**Work instructions:** Lay out every line of the listing below as a Markdown table with the columns Row and Line, numbering the rows in order and omitting blank lines.

--------

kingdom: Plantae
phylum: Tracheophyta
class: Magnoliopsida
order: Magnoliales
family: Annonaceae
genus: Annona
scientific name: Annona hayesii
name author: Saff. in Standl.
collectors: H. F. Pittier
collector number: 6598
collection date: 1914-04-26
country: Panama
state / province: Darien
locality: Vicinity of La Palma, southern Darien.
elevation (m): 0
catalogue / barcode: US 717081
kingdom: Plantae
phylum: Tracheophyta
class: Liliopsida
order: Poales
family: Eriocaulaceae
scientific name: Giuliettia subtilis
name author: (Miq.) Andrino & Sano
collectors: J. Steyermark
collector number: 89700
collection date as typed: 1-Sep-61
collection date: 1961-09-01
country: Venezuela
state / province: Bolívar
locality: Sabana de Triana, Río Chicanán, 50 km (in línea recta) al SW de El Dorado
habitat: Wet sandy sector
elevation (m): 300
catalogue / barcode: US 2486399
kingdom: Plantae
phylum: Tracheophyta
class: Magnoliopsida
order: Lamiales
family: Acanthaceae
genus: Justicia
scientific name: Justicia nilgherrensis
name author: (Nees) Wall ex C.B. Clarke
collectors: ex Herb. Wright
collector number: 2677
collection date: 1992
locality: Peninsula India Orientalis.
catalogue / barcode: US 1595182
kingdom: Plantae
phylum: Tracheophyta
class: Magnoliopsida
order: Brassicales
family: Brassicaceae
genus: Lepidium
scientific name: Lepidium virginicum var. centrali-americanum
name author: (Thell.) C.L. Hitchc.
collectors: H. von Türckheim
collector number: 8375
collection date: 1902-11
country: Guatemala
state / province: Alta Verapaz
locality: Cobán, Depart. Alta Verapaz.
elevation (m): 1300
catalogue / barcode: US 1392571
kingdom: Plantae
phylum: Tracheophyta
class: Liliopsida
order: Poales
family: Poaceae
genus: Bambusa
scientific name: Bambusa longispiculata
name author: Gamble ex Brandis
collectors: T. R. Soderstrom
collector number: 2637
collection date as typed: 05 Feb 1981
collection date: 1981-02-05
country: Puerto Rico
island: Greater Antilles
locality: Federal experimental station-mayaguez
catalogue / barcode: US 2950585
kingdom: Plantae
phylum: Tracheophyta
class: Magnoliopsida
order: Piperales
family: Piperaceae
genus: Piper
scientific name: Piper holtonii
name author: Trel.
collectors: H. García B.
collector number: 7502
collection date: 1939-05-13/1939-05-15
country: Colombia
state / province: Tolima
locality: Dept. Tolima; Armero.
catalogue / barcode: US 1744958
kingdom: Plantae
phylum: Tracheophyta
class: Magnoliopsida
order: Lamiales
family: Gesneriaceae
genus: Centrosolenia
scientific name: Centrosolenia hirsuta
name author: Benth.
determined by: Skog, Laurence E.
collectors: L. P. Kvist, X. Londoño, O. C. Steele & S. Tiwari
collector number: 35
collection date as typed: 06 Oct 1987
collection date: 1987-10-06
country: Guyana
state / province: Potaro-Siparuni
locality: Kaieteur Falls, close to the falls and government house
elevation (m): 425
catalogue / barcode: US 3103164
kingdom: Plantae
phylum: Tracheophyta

--------

**Output of the exercise:**
| Row | Line |
|---|---|
| 1 | kingdom: Plantae |
| 2 | phylum: Tracheophyta |
| 3 | class: Magnoliopsida |
| 4 | order: Magnoliales |
| 5 | family: Annonaceae |
| 6 | genus: Annona |
| 7 | scientific name: Annona hayesii |
| 8 | name author: Saff. in Standl. |
| 9 | collectors: H. F. Pittier |
| 10 | collector number: 6598 |
| 11 | collection date: 1914-04-26 |
| 12 | country: Panama |
| 13 | state / province: Darien |
| 14 | locality: Vicinity of La Palma, southern Darien. |
| 15 | elevation (m): 0 |
| 16 | catalogue / barcode: US 717081 |
| 17 | kingdom: Plantae |
| 18 | phylum: Tracheophyta |
| 19 | class: Liliopsida |
| 20 | order: Poales |
| 21 | family: Eriocaulaceae |
| 22 | scientific name: Giuliettia subtilis |
| 23 | name author: (Miq.) Andrino & Sano |
| 24 | collectors: J. Steyermark |
| 25 | collector number: 89700 |
| 26 | collection date as typed: 1-Sep-61 |
| 27 | collection date: 1961-09-01 |
| 28 | country: Venezuela |
| 29 | state / province: Bolívar |
| 30 | locality: Sabana de Triana, Río Chicanán, 50 km (in línea recta) al SW de El Dorado |
| 31 | habitat: Wet sandy sector |
| 32 | elevation (m): 300 |
| 33 | catalogue / barcode: US 2486399 |
| 34 | kingdom: Plantae |
| 35 | phylum: Tracheophyta |
| 36 | class: Magnoliopsida |
| 37 | order: Lamiales |
| 38 | family: Acanthaceae |
| 39 | genus: Justicia |
| 40 | scientific name: Justicia nilgherrensis |
| 41 | name author: (Nees) Wall ex C.B. Clarke |
| 42 | collectors: ex Herb. Wright |
| 43 | collector number: 2677 |
| 44 | collection date: 1992 |
| 45 | locality: Peninsula India Orientalis. |
| 46 | catalogue / barcode: US 1595182 |
| 47 | kingdom: Plantae |
| 48 | phylum: Tracheophyta |
| 49 | class: Magnoliopsida |
| 50 | order: Brassicales |
| 51 | family: Brassicaceae |
| 52 | genus: Lepidium |
| 53 | scientific name: Lepidium virginicum var. centrali-americanum |
| 54 | name author: (Thell.) C.L. Hitchc. |
| 55 | collectors: H. von Türckheim |
| 56 | collector number: 8375 |
| 57 | collection date: 1902-11 |
| 58 | country: Guatemala |
| 59 | state / province: Alta Verapaz |
| 60 | locality: Cobán, Depart. Alta Verapaz. |
| 61 | elevation (m): 1300 |
| 62 | catalogue / barcode: US 1392571 |
| 63 | kingdom: Plantae |
| 64 | phylum: Tracheophyta |
| 65 | class: Liliopsida |
| 66 | order: Poales |
| 67 | family: Poaceae |
| 68 | genus: Bambusa |
| 69 | scientific name: Bambusa longispiculata |
| 70 | name author: Gamble ex Brandis |
| 71 | collectors: T. R. Soderstrom |
| 72 | collector number: 2637 |
| 73 | collection date as typed: 05 Feb 1981 |
| 74 | collection date: 1981-02-05 |
| 75 | country: Puerto Rico |
| 76 | island: Greater Antilles |
| 77 | locality: Federal experimental station-mayaguez |
| 78 | catalogue / barcode: US 2950585 |
| 79 | kingdom: Plantae |
| 80 | phylum: Tracheophyta |
| 81 | class: Magnoliopsida |
| 82 | order: Piperales |
| 83 | family: Piperaceae |
| 84 | genus: Piper |
| 85 | scientific name: Piper holtonii |
| 86 | name author: Trel. |
| 87 | collectors: H. García B. |
| 88 | collector number: 7502 |
| 89 | collection date: 1939-05-13/1939-05-15 |
| 90 | country: Colombia |
| 91 | state / province: Tolima |
| 92 | locality: Dept. Tolima; Armero. |
| 93 | catalogue / barcode: US 1744958 |
| 94 | kingdom: Plantae |
| 95 | phylum: Tracheophyta |
| 96 | class: Magnoliopsida |
| 97 | order: Lamiales |
| 98 | family: Gesneriaceae |
| 99 | genus: Centrosolenia |
| 100 | scientific name: Centrosolenia hirsuta |
| 101 | name author: Benth. |
| 102 | determined by: Skog, Laurence E. |
| 103 | collectors: L. P. Kvist, X. Londoño, O. C. Steele & S. Tiwari |
| 104 | collector number: 35 |
| 105 | collection date as typed: 06 Oct 1987 |
| 106 | collection date: 1987-10-06 |
| 107 | country: Guyana |
| 108 | state / province: Potaro-Siparuni |
| 109 | locality: Kaieteur Falls, close to the falls and government house |
| 110 | elevation (m): 425 |
| 111 | catalogue / barcode: US 3103164 |
| 112 | kingdom: Plantae |
| 113 | phylum: Tracheophyta |